# Action item
Identify every line in the rows that contains the word "target", and copy each of those lines. Case counts.

# Records supplied
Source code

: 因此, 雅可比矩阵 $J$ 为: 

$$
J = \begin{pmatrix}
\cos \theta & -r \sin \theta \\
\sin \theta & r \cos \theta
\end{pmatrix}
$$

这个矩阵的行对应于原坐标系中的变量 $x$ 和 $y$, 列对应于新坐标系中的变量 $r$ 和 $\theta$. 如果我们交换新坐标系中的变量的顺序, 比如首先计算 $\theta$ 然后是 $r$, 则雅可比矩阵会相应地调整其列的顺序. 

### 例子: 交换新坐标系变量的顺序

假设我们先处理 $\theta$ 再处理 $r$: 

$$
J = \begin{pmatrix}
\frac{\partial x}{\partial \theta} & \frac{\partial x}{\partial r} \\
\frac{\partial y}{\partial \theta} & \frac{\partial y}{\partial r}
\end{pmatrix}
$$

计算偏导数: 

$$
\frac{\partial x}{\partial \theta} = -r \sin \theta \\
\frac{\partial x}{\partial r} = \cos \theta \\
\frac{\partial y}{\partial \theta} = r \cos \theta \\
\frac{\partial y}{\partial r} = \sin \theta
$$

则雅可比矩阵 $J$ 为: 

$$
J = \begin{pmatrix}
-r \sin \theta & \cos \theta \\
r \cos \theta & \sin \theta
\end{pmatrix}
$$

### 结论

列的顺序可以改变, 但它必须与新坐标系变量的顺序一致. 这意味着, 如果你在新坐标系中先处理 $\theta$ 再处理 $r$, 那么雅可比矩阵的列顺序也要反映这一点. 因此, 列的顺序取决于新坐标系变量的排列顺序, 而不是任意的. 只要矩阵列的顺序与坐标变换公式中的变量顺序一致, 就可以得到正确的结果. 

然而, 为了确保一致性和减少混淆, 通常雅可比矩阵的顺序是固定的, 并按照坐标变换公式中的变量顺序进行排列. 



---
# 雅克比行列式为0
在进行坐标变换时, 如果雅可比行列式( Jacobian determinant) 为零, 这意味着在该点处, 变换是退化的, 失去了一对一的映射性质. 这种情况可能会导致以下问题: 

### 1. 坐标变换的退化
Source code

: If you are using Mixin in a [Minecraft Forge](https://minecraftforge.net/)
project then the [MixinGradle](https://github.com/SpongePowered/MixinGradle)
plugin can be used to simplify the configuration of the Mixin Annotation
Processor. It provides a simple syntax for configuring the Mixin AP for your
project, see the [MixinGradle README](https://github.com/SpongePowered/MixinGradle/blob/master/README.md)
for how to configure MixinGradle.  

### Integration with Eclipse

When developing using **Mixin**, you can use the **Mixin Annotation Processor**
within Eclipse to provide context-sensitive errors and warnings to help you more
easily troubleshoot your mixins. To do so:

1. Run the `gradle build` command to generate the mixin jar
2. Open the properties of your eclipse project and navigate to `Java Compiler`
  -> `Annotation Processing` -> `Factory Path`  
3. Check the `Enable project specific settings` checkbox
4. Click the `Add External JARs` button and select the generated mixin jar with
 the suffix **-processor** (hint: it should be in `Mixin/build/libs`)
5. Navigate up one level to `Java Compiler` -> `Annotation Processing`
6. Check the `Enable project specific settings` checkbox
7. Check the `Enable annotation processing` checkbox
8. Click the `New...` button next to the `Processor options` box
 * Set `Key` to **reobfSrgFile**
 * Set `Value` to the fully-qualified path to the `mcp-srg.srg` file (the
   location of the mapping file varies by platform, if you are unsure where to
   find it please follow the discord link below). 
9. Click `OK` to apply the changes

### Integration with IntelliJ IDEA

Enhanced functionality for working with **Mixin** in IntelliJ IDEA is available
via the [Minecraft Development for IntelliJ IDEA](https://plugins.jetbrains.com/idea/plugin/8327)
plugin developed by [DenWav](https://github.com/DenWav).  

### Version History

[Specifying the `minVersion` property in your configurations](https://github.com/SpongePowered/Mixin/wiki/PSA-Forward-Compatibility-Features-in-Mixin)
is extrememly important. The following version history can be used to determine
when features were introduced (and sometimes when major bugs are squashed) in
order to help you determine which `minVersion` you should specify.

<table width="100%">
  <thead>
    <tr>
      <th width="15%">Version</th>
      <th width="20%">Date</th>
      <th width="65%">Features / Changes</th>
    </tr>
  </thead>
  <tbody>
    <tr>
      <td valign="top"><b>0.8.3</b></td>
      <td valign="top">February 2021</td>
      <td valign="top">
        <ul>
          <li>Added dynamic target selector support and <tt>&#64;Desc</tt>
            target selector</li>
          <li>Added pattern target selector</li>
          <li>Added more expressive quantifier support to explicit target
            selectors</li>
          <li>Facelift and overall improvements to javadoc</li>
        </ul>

# Answer for the task
          <li>Added dynamic target selector support and <tt>&#64;Desc</tt>
            target selector</li>
          <li>Added pattern target selector</li>
          <li>Added more expressive quantifier support to explicit target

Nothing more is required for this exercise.